Let’s start with the standard darkling beetle larvae you could find in rotting logs. This specific feeder insect is relatively easy to breed. They would need a medium to grow in, like oats, and varying sources of protein and water like carrots and potatoes. As time progresses, your worms eventually turn into pupae and beetles. You would need to add egg crates for an egg-laying station for the beetles. Continue the diet, and in no time, you’ll have new mealworms ready to harvest and continue the cycle!
Another perfect option is to culture wingless fruit flies (Drosophila melanogaster); doing so is very easy. Fruit flies are soft-bodied, so it is easy for your ants to extract the nutrients; this makes them ideal for small colonies; the fact that they can not fly means ants can hunt them quickly, and because they are tiny, they are effortless to offer inside test tubes. A culture of flies requires a small container with a ventilated mesh lid, media for the flies to stand on and a nutritious substrate at the bottom, often based on oats or potato flakes and yeast.
Every other bug you plan to breed will always need the ideal environment for hatching, growing, and breeding, allowing you to self-perpetuate your feeders' growth.

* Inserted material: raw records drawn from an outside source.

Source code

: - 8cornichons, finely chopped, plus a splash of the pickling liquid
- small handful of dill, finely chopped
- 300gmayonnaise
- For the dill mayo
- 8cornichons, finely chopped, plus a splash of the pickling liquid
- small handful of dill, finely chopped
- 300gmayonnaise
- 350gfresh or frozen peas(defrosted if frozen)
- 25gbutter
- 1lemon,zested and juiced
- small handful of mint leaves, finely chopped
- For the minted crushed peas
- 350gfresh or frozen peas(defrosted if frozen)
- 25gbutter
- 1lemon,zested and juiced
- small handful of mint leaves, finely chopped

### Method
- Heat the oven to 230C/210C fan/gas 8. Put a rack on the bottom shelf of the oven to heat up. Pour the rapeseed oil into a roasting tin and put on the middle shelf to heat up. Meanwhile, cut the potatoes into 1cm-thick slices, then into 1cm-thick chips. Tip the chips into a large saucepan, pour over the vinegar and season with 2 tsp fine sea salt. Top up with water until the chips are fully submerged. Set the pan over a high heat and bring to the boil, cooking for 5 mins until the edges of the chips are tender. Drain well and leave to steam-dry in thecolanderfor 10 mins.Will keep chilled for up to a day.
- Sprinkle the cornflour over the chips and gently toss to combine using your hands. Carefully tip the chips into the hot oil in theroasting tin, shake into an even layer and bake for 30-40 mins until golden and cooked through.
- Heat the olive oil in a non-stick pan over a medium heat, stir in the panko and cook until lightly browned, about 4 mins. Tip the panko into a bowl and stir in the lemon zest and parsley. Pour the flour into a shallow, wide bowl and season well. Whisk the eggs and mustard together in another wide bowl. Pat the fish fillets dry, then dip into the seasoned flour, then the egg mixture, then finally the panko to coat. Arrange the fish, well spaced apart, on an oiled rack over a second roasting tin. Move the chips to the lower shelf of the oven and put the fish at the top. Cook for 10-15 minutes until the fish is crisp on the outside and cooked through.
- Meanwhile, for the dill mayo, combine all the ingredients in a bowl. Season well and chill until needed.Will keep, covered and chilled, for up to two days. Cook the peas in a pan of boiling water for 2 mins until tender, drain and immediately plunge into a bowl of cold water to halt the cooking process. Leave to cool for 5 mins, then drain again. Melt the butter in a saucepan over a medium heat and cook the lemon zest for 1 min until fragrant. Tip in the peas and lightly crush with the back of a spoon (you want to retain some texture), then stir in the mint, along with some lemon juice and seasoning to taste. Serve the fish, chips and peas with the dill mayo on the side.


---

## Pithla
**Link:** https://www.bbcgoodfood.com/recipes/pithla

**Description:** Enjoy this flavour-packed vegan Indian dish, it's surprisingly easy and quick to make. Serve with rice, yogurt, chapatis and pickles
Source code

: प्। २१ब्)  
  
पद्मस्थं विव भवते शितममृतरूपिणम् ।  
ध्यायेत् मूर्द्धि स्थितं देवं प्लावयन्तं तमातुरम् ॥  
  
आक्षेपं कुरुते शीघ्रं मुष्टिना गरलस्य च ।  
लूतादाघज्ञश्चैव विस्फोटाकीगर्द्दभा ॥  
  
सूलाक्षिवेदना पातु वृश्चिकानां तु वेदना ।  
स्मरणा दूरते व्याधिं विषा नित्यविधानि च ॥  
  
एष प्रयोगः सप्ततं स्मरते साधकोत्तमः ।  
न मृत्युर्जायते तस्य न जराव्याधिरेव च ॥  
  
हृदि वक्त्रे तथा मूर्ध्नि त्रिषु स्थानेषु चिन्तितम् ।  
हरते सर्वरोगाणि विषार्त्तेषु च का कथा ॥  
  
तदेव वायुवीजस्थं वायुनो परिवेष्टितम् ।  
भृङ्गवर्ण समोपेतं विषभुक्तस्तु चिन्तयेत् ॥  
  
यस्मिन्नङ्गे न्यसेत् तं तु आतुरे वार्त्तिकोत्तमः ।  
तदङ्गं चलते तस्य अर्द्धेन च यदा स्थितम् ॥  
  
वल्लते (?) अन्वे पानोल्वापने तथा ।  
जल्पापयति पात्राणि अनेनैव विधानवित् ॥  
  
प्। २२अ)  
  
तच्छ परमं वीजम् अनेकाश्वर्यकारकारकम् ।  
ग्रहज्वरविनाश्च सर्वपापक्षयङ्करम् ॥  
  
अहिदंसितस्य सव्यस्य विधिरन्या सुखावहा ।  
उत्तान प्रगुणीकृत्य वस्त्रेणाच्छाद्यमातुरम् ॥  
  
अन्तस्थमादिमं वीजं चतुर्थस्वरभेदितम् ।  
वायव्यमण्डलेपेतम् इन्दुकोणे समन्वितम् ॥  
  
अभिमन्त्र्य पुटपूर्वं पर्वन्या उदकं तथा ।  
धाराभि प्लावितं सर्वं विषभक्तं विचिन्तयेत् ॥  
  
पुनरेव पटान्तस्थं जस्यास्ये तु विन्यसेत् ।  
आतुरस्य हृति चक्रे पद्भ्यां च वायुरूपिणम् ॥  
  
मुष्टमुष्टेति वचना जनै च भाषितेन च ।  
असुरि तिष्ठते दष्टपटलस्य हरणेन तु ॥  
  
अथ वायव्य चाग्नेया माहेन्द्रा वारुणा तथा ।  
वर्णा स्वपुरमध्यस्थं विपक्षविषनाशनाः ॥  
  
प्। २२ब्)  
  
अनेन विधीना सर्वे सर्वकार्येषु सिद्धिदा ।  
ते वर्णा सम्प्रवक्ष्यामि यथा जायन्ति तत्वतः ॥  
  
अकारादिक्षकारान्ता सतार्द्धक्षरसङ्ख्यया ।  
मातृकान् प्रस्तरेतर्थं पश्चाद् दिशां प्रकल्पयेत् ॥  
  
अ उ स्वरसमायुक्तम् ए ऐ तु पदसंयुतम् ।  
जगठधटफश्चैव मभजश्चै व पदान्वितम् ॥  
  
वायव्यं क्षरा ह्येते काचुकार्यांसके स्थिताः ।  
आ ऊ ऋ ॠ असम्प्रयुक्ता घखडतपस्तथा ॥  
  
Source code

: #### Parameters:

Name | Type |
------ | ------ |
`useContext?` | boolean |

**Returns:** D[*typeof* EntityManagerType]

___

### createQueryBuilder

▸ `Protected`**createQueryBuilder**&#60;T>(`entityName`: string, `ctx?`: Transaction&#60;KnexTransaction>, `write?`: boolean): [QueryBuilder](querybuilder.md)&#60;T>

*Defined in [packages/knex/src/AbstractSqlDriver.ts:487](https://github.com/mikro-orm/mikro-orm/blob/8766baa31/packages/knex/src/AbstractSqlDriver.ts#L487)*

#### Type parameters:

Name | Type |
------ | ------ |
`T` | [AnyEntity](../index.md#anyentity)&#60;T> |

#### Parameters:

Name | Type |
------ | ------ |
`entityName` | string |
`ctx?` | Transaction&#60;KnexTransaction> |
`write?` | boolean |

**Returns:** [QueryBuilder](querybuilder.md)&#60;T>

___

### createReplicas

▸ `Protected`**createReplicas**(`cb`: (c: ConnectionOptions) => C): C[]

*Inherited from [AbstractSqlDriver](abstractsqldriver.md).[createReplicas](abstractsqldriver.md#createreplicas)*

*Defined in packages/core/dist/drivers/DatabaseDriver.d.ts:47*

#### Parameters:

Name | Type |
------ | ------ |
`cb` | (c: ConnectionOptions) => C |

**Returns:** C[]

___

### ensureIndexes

Great, I have my feeders; now what?
At this point, you would feed your ants. Cut the feeder up for a small colony or provide it whole for a larger colony. Depending on the ant, they may have a more favoured meal, so keep that in mind before mass breeding/buying/hunting feeder insects.
Give your ants protein twice weekly and carbohydrates at least once weekly. For a small colony, a single drop of sugar and 1 to 3 fruit flies every three days is more than enough. For larger colonies, portions will have to increase gradually as the colony expands.
Feeding dishes, trays, liquid feeders and other feeding accessories are not required but can make feeding and removing leftovers and waste much more effortless.
Ants leave a messy sight after a feast. Generally, ants would bring excess food to their garbage dump located in the outworld. Then, using tweezers, pick up the food and dispose of it. Do not worry if it has mould; small amounts of mould will not harm ants.
However, if the ants leave the excess food in the nest, wait a little longer as they will probably put it in their trash pile later.